Use Technology to Unplug from Technology

Use Technology to Unplug from Technology 150 150 Neen James

Distractions are everywhere. For a lot of employers – they are killing productivity. A recent study by CareerBuilder offers the top productivity roadblocks in the workplace.

  • Cell Phones/texting
  • The Internet
  • Gossip
  • Social media
  • Email
  • Interruptions from coworkers
  • Meetings
  • Smoke breaks/snack breaks
  • Noisy coworkers
  • Sitting in a cubicle

If you’re ready to increase your daily value and the contributions you bring to the workplace, reduce your stress and contribute to boosting profits? Pay attention to these seven strategies productivity strategies and stop killing time:

Extinguish Email. Too many of us are guilty of allowing email to dictate our daily tasks and priorities. It winds up stealing focus and tempts us to venture down paths that aren’t aligned with the priorities we’ve established necessary for the day. Utilize tools, such as Glip, to minimize the back and forth unnecessary chatter email creates. It cuts down on keystrokes required to draft and send messages, the clutter endless back-and-forth emails generates and helps teams get organized in their communication strategies.

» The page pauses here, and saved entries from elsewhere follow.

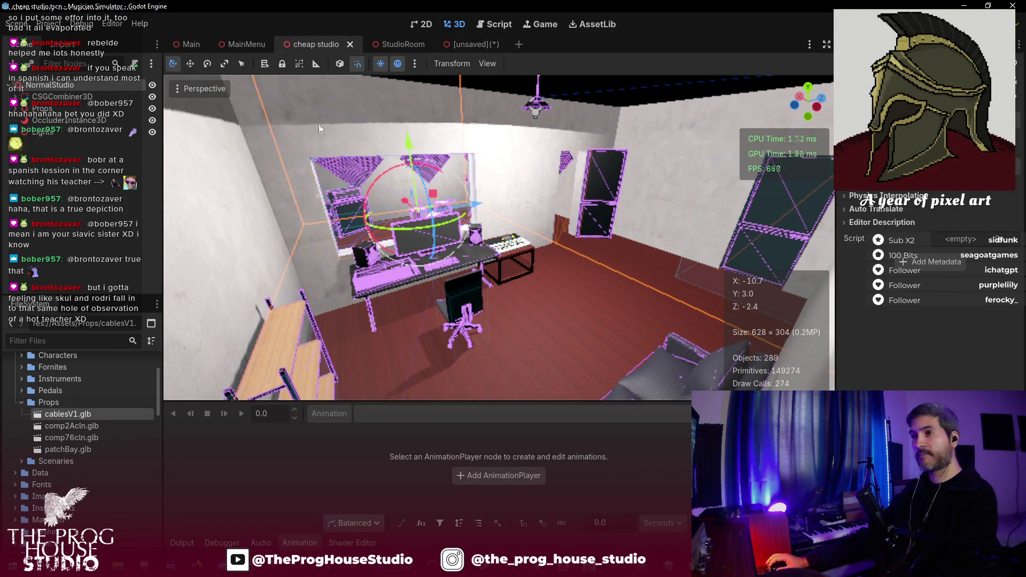
{"action": "left_click", "coordinate": [180, 89]}
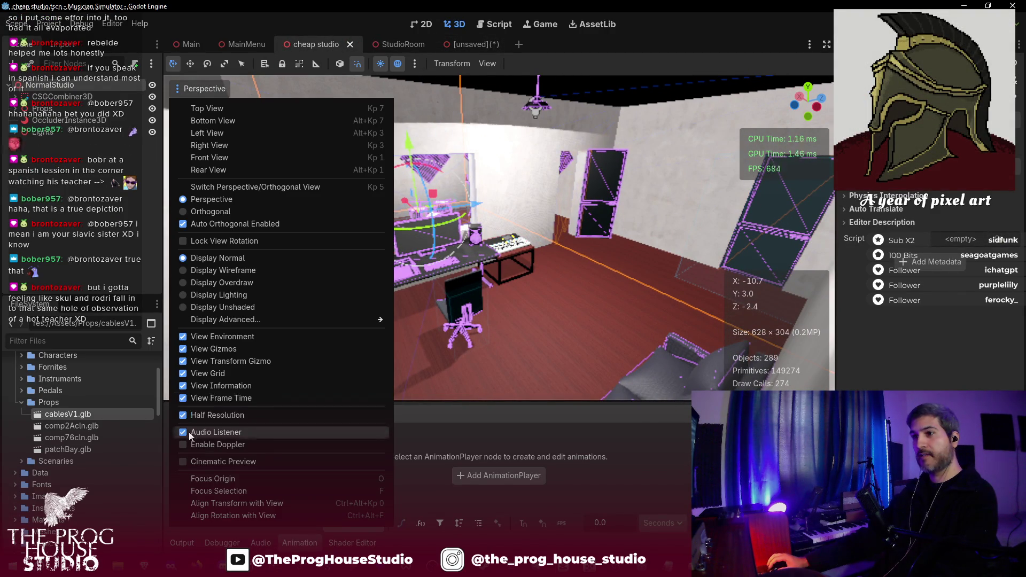
{"action": "left_click", "coordinate": [191, 417]}
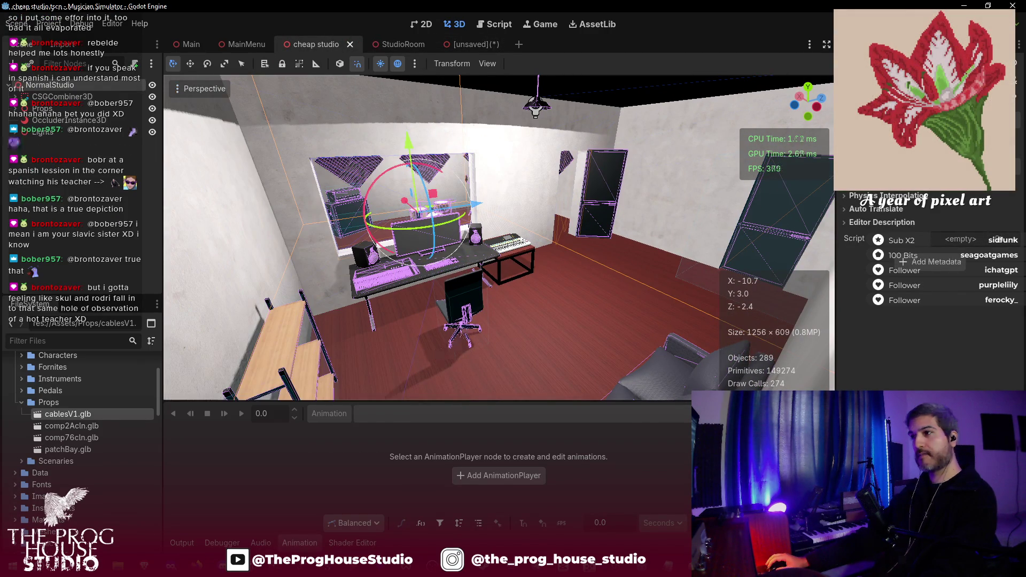
- Use Focus Selection to frame the selected object in the viewport
{"action": "key", "text": "s"}
{"action": "left_click", "coordinate": [179, 88]}
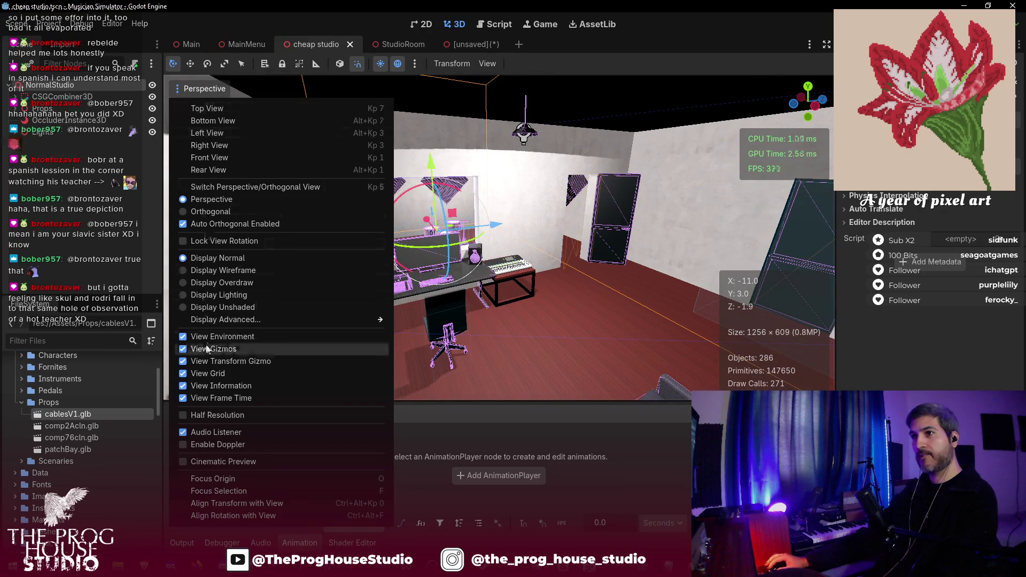
{"action": "left_click", "coordinate": [549, 294]}
{"action": "key", "text": "f"}
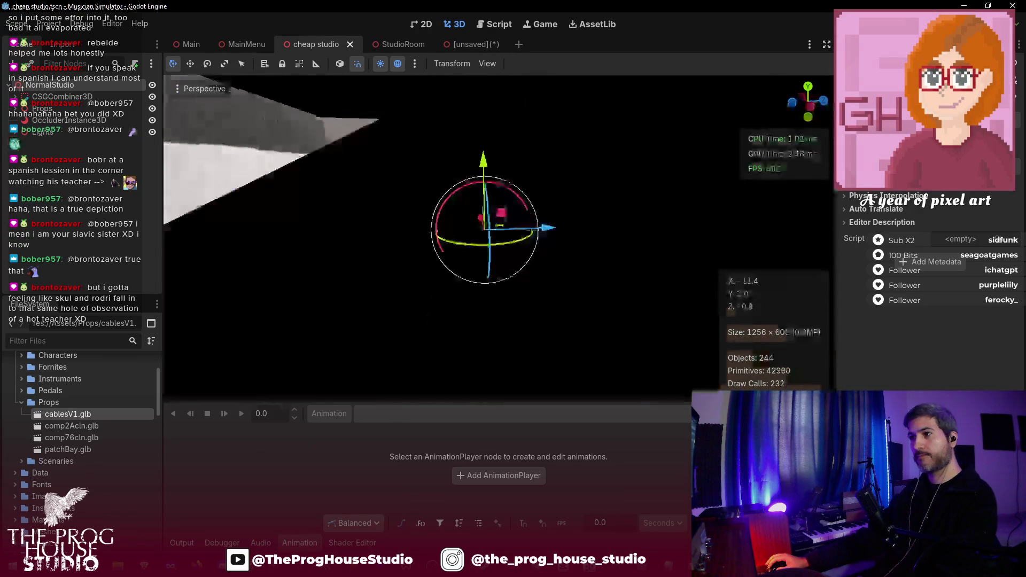
{"action": "key", "text": "s"}
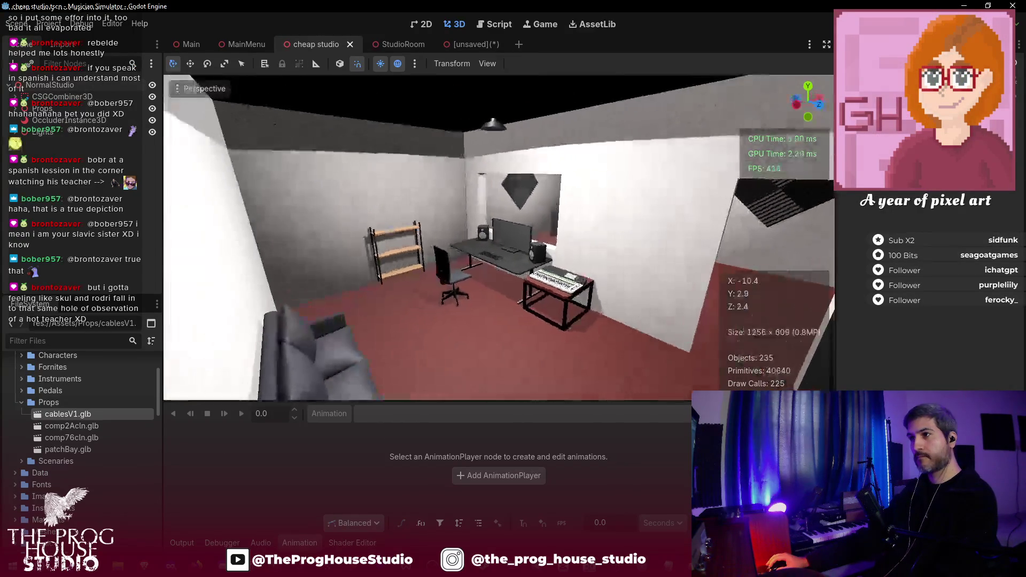
{"action": "key", "text": "d"}
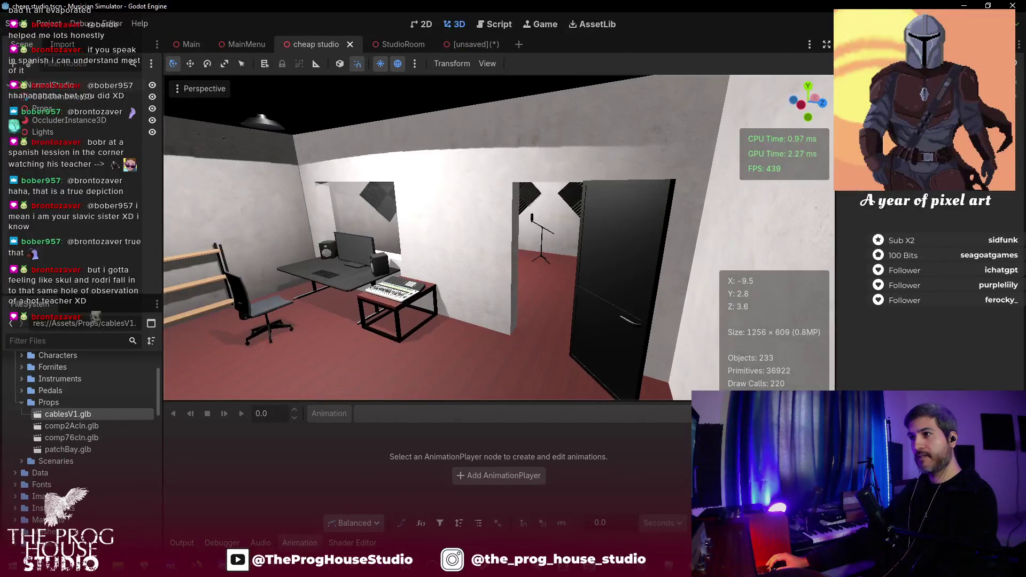
{"action": "key", "text": "w"}
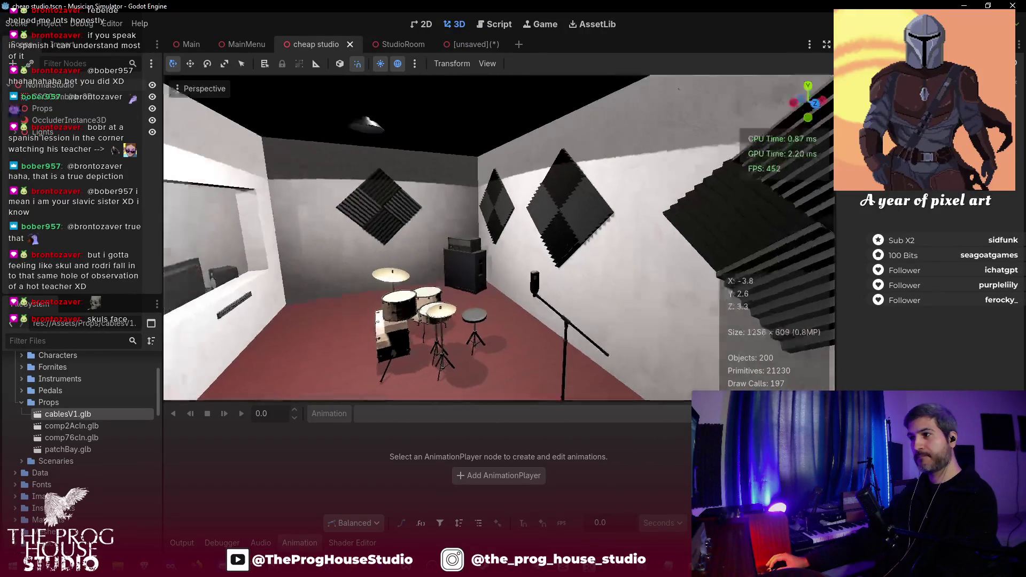
{"action": "key", "text": "w"}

Own it. Be honest with yourself. Consider what you’re allowing to become a distraction, keeping you from remaining focused. Is your phone, with their never-ending barrage of text messages, personal phone calls and messages distracting you? Consider implementing the the Moment app. It tracks just how much you’re on your device and allows you to set time limits so you start to step away from the 24/7 phone attachment and step into the present, productive moment.

Be hyper-conscious to what is on your task list this week and prioritize, prioritize, prioritize. What five things are non-negotiables and absolutely have to be accomplished first? What can you delegate? What is just a time-waster and not vital to your vision? Knock those projects out first. The accomplishment will reduce your stress, give you a sense of completion and allow you to move on to other tasks requiring more time and creativity.

Nix the Internet. If you’re anything like me, it’s easy to put off what needs to be done in exchange for a few moments surfing Facebook, Pinterest, YouTube or checking personal emails. Before you know it, you’ve been sucked into a time warp, sacrificing productivity and valuable time. Take a look at the Freedom app to block certain personal websites (including time-draining social media) and allows you to set controls so you can stay on task.

Time-Block. Use your schedule to work with you. Carve out times for periodic breaks where you can check personal messages, social media, get a stretch or go for a walk. Taking mindful breaks will allow you to maximize your focus when it is time to work.

Be clear. In some of the most productive workspaces I know of, team members get creative about sharing when they are in focus mode. Clearly communicating when you are in “do not disturb” mode is vital. Some have signs up when they are on prospecting calls for example. Others use headsets to buffer the noise around them and signal they are “in the zone”. My organization uses Glip’s feature of indicate when we are not to be disturbed, away or available. Using the tools feature helps share with coworkers when you are ready to chat or when you’re in focus mode.

Be mindful. Getting caught in a trap of office politics, gossip or personal chatter can not only be unproductive to your reputation, it can be a real time suck. Utilize days of the week or hours within the day to work remotely when possible. Capitalize on tools like Glip to stay connected without being physically interrupted and side tracked in your day.

Pay attention to what’s pulling at you. What’s taking you away from bringing your best and brightest self to the workplace. Don’t let daily time killers get the best of you and your ability to accomplish what is necessary for success. Which of these strategies can you put in place today to change how you deal with distractions?